Faster way to replace elements in a np.array

Question

Lets say M is a very large 2D numpy.array that its elements can only be 5 different integers (-4, -2, 0, 2, 4). I want to calculate np.exp(M). Is there a faster way to do this than using the above function exploiting the fact that the matrix contains only a very small number of different elements?

Answer 1

Building on the answer mentioned by @alkasm, you can use a look-up table (LUT), as long as you can transform the input matrix into a matrix of non-negative integers, since they are used as indices into the LUT. In your case:

import numpy as np

M = np.array([[-4, -2,  0],
              [-2,  0,  2],
              [ 0,  2,  4]])

lut = np.exp(np.arange(-4, 4+1))

E = lut[M + 4]

print(f"M:\n{M}\nlut:\n{lut}\nE:\n{E}")

# M:
# [[-4 -2  0]
#  [-2  0  2]
#  [ 0  2  4]]
# lut:
# [1.83156389e-02 4.97870684e-02 1.35335283e-01 3.67879441e-01
#  1.00000000e+00 2.71828183e+00 7.38905610e+00 2.00855369e+01
#  5.45981500e+01]
# E:
# [[1.83156389e-02 1.35335283e-01 1.00000000e+00]
#  [1.35335283e-01 1.00000000e+00 7.38905610e+00]
#  [1.00000000e+00 7.38905610e+00 5.45981500e+01]]
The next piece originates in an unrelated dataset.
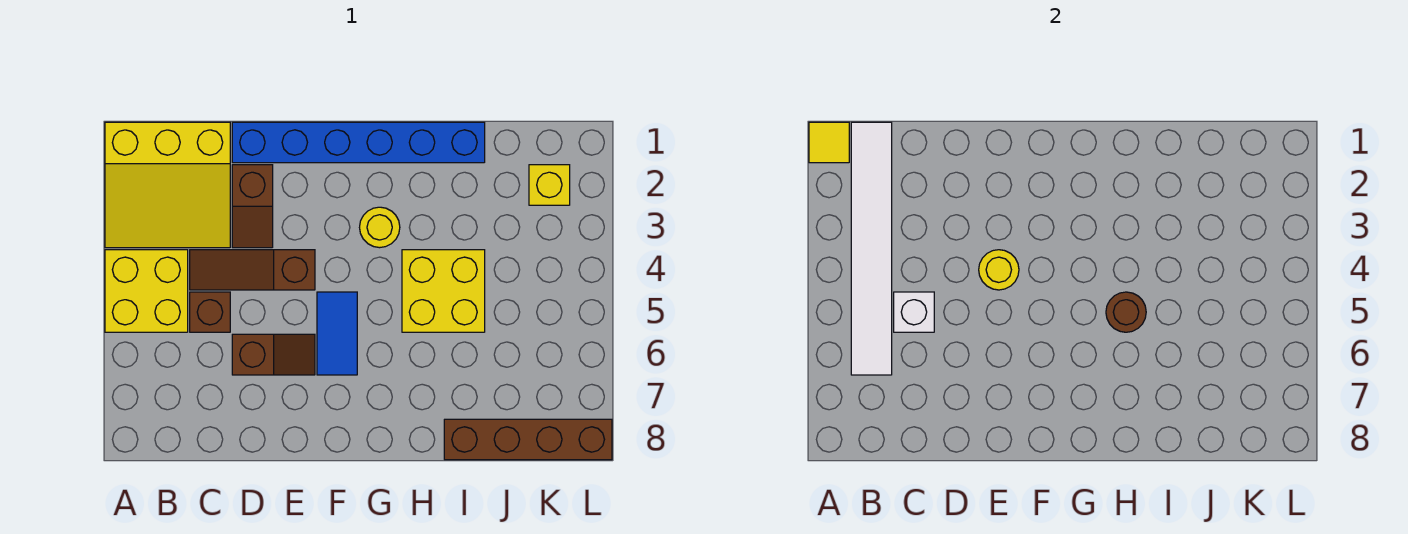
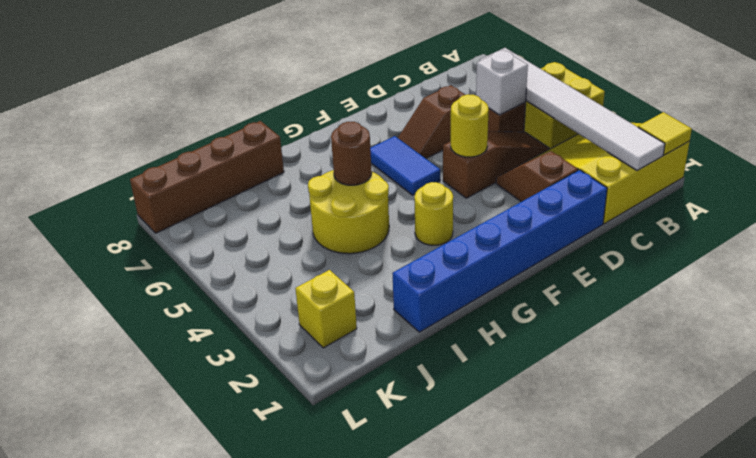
yellow 2x2 brick [402,250,485,332] -> yellow 2x2 round brick [308,170,389,254]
You could also use a smaller LUT like this:

lut = np.exp(np.arange(-4, 4+1, 2))

E = lut[M // 2 + 2]

but this trades 4 exponentiations for 9 integer divisions in my example, and 4 exponentiations for n×m integer divisions if M is an n×m matrix. If your matrices are bigger than 3×3, you better use the “long” LUT with unused indices.

In cases, different from this one, where the indices are wider apart, using a “long” LUT but calculating only the used indices could be the best solution. The above example becomes:

import numpy as np
import math

M = np.array([[-4, -2,  0],
              [-2,  0,  2],
              [ 0,  2,  4]])

values = range(-4, 4+1, 2)  # or whatever integers can appear in your matrix

offset = -min(values)
span = max(values) + 1 + offset

lut = np.zeros(span)  # or, even faster, np.empty(span)

for x in values:
    lut[x + offset] = math.exp(x)  # or whatever your mapping is

E = lut[M + offset]

print(f"M:\n{M}\nlut:\n{lut}\nE:\n{E}")

# M:
# [[-4 -2  0]
#  [-2  0  2]
#  [ 0  2  4]]
# lut:
# [1.83156389e-02 0.00000000e+00 1.35335283e-01 0.00000000e+00
#  1.00000000e+00 0.00000000e+00 7.38905610e+00 0.00000000e+00
#  5.45981500e+01]
# E:
# [[1.83156389e-02 1.35335283e-01 1.00000000e+00]
#  [1.35335283e-01 1.00000000e+00 7.38905610e+00]
#  [1.00000000e+00 7.38905610e+00 5.45981500e+01]]

BTW, I also timed using np.take(lut, M) instead of lut[M] , and found no difference. There's no reason to use np.take() here.